» How to complete this task
Lines holding the string "Layer": copy each one from the listing below.

+ + + + +

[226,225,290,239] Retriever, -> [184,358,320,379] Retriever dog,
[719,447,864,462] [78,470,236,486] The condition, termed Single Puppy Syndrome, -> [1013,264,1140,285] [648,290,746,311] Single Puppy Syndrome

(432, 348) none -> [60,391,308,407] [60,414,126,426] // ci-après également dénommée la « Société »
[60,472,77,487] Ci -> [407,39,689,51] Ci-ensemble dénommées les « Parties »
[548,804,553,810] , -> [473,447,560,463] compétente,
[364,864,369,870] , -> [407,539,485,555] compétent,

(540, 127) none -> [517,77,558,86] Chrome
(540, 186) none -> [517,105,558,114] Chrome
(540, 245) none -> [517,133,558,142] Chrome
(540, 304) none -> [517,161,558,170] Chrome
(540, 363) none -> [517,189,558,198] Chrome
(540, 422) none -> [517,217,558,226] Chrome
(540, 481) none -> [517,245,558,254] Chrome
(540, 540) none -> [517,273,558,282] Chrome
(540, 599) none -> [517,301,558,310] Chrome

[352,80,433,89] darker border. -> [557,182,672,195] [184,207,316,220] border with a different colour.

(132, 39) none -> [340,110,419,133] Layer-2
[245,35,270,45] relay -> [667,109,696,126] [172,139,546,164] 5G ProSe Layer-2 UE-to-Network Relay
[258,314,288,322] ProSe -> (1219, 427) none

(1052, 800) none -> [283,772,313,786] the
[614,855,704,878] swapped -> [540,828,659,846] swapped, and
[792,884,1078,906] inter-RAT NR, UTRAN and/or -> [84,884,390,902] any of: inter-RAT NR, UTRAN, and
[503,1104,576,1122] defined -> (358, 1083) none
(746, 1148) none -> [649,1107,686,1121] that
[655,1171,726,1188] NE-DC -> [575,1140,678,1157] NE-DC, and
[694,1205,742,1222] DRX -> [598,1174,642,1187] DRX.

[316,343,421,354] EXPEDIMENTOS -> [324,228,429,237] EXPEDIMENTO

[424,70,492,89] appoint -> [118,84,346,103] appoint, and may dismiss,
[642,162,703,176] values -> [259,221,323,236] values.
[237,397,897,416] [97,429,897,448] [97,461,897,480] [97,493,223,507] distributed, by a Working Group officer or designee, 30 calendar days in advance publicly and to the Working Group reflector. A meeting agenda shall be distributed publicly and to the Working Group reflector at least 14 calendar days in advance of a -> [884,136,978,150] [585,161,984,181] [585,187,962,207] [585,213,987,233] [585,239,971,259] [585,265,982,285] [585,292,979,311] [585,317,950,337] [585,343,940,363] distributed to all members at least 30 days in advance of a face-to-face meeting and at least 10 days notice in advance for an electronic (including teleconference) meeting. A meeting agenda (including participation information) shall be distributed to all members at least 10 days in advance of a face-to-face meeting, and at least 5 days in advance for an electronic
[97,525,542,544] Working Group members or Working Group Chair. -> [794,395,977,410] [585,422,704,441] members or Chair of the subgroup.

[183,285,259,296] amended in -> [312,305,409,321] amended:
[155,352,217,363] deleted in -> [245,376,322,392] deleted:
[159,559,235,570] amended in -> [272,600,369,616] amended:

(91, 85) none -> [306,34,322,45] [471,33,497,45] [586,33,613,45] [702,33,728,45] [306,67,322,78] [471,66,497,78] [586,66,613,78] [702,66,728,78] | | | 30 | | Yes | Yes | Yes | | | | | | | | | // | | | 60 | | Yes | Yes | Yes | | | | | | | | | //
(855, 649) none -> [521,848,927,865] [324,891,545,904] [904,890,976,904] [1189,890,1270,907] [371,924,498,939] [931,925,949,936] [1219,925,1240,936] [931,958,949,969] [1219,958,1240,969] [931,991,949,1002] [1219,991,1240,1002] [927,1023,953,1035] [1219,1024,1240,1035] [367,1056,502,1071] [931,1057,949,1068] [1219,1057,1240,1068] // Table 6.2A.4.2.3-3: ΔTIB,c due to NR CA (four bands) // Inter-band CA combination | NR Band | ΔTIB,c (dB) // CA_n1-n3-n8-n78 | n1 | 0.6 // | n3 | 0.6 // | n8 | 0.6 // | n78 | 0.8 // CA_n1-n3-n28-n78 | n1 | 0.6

+ + + + +

» Exercise response
(132, 39) none -> [340,110,419,133] Layer-2
[245,35,270,45] relay -> [667,109,696,126] [172,139,546,164] 5G ProSe Layer-2 UE-to-Network Relay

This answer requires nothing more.